The U.S. Supreme Court’s June 1 decision in Equal Employment Opportunity Commission v. Abercrombie & Fitch Stores Inc. was an unwelcome one for employers—many of whom already felt as if the straightforward task of interviewing job applicants has become an exercise in navigating a minefield of anti-discrimination laws. But the decision offers employers some valuable reminders and tips about their approach to interviewing applicants, making hiring decisions, and offering accommodations for applicants’ religious beliefs and practices.
The case featured Samantha Elauf, an Oklahoma teenager who applied at an Abercrombie store to work as a sales associate, and interviewed for the position while wearing a headscarf in accordance with her Muslim beliefs. Although the assistant manager who interviewed Elauf found her qualified for hire, she worried that Elauf’s black headscarf would conflict with two aspects of Abercrombie’s dress code (known as the “Look Policy”): a provision prohibiting black clothing and another prohibiting “caps.”
The assistant manager did not ask about Elauf about her religion or headscarf during the interview, and Elauf likewise never asked any questions about the store’s dress code. Afterward, however, the assistant manager consulted the store’s district manager for guidance, telling him that she suspected Elauf wore the headscarf for religious reasons. The district manager responded by instructing her not to hire Elauf.
Although federal and state anti-discrimination law requires employers to offer “accommodation” to applicants’ religious beliefs and practices (such as modifying work schedules or dress codes), the first appellate court to hear the case sided with Abercrombie, because Elauf never expressly told the company that she would need any accommodation. The Supreme Court disagreed, holding that the decision to reject Elauf, based on the suspicion that she might need a religion-based accommodation, was enough to render Abercrombie liable for discrimination.

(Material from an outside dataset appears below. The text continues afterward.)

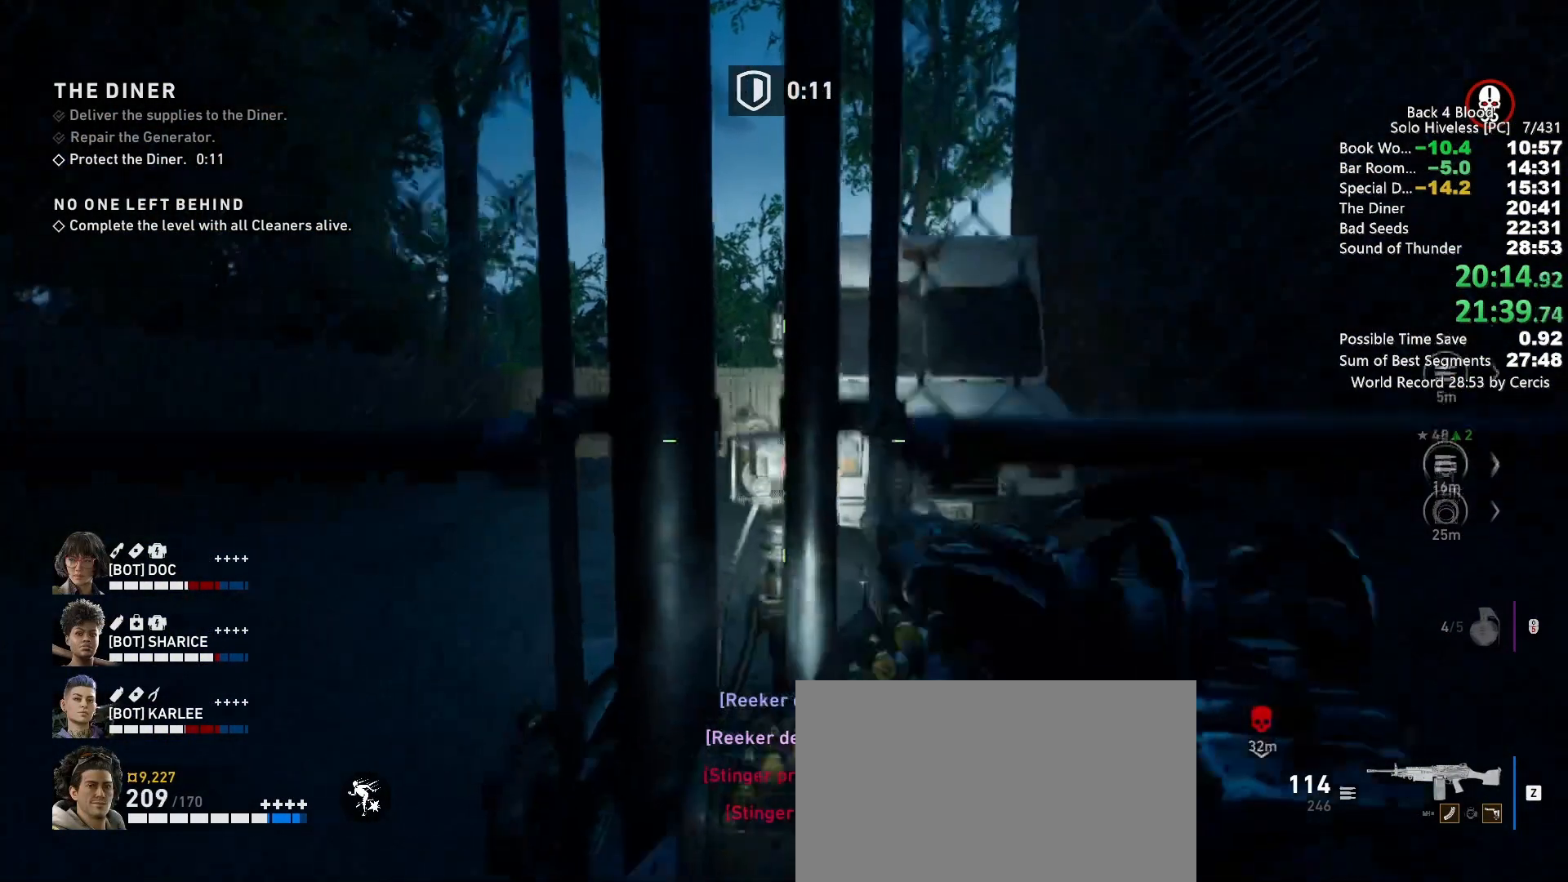
{"keys": ["c"], "mouse": [], "events": [[67, "e", "down"], [100, "e", "up"]]}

How can an employer prevent a claim of religious discrimination or other related claims from an applicant who never even asked for a religion-based accommodation? Abercrombie offers some clues.
First, interviewers should be trained in the general principles of avoiding religious discrimination, especially understanding that the law requires some reasonable accommodation of religious beliefs and expressions in the workplace.
Second, those interviewers should be given guidance on obtaining information that might relate to a need for accommodation—without asking applicants directly about their religions or religious needs. This can be as simple as reviewing simplified job descriptions, or lists of essential job functions and employee rules (such as dress codes) with applicants at the time of the interview, and asking if the applicant would have any problem performing those functions or complying with those rules. This places the applicant in the position of pointing out any challenges, so that the employer better understands if an accommodation is being requested.
Third, when an interviewer receives feedback from an applicant indicating a possible need for accommodation, the interviewer should collect facts about the need behind the question. For example, an applicant may state that he is unable to work on Saturdays; but only additional questioning will establish whether that is because the applicant golfs on Saturdays (not something that requires accommodation), or because he is a Seventh-Day Adventist (which might require the employer to make scheduling accommodations).
Fourth, the interviewer should delay the hiring decision and bring the situation to human resources personnel for further guidance. It may be helpful to have a second meeting with the applicant—with legal or human resources staff in attendance—to explore what accommodations might meet the applicant’s needs. If an applicant is rejected because no workable accommodation can be identified, this “brainstorming” process should be exhaustively documented.
If an applicant is ultimately rejected for some reason other than the need for a religious accommodation, that reason also should be carefully documented—and should be consistent with the rejections of other applicants.
No one disputes that the Abercrombie decision exposes employers to increased risk from religious-discrimination claims. But training and cautious responsive measures can keep that risk to a minimum.
Kyle W. Sturgess is an attorney in the labor and employment law practice group at Harris Beach PLLC.